フローレスの庭
関怜
プロローグ
二〇五五年、日本は少子高齢化も行き着くところまでいきました。
統計学の本の年齢と人口比率のページを読めば、見事なまでに逆立ちをしたピラ
ミッドがそこに書いてあって、それがそのまんま今の日本です。
こうなると必然的に福祉は手厚くなり、高齢者サービスは国内産業の根幹をなす
サービス業とまで成長しました。
そこで発生するのは当然のことながら、看護介護職者の不足。
中でも看護師は医師の治療の補助という分野とは別に、各種専門性に特化され、
また介護環境の維持という重責を担う事となってしまいました。
時の政府と厚生労働環境省は、看護師の必要数を得るため、僅か一年で取得できる初級看護師制度を制定、そして資格年齢の引き下げを行った結果、看護師の人数は得られたものの当然のごとく質は低下、数多くのインシデントと、さらに不幸なアクシデントによって、初級看護師制度は廃止となりました。

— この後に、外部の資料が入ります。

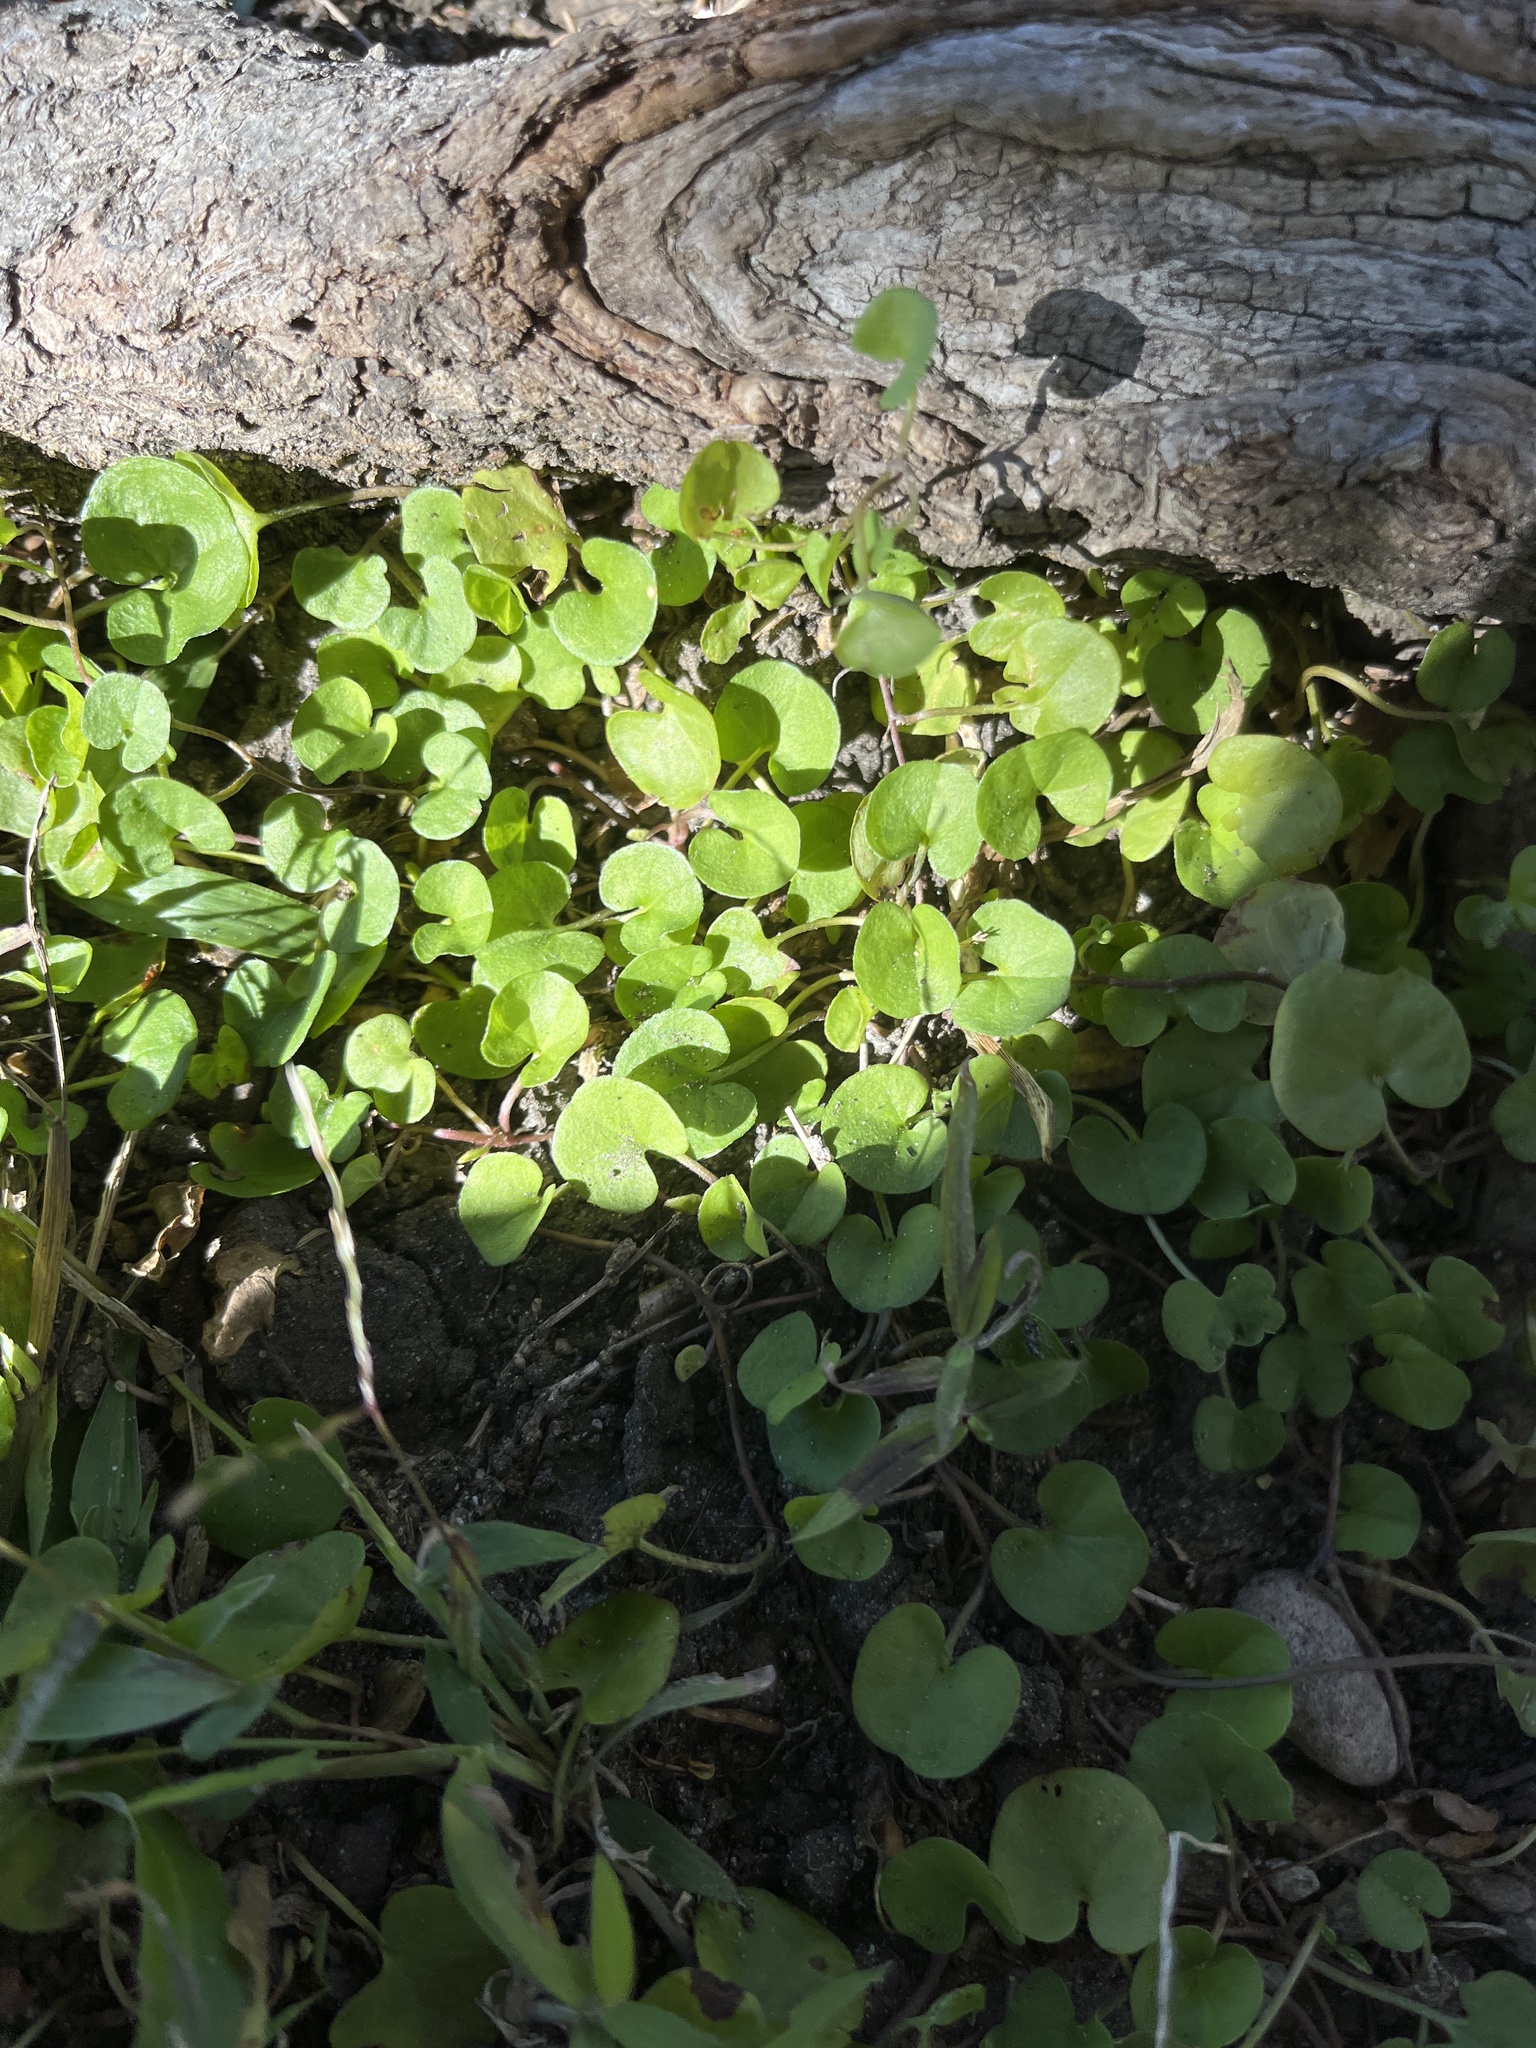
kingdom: Plantae
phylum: Tracheophyta
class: Magnoliopsida
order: Solanales
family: Convolvulaceae
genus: Dichondra
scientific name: Dichondra carolinensis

本日皆様にお見せしますのは、三年前にその代案として新たな制度が開始された全寮制の高等看護学校が舞台。
高等学校普通科課程に看護専門課程が組み込まれ、卒業時には普通科卒業と看護師国家試験の受験資格を両方取得できるのが特徴の新しい高等学校。
現在、日本の一県に一校はこの高等看護学校があり、そこでは少女達が日々看護師を目指して日々勉学に励んでいます。
このお話の舞台は、神奈川県川崎市の北部にある菅高等看護学校、その二人の女子生徒のお話です。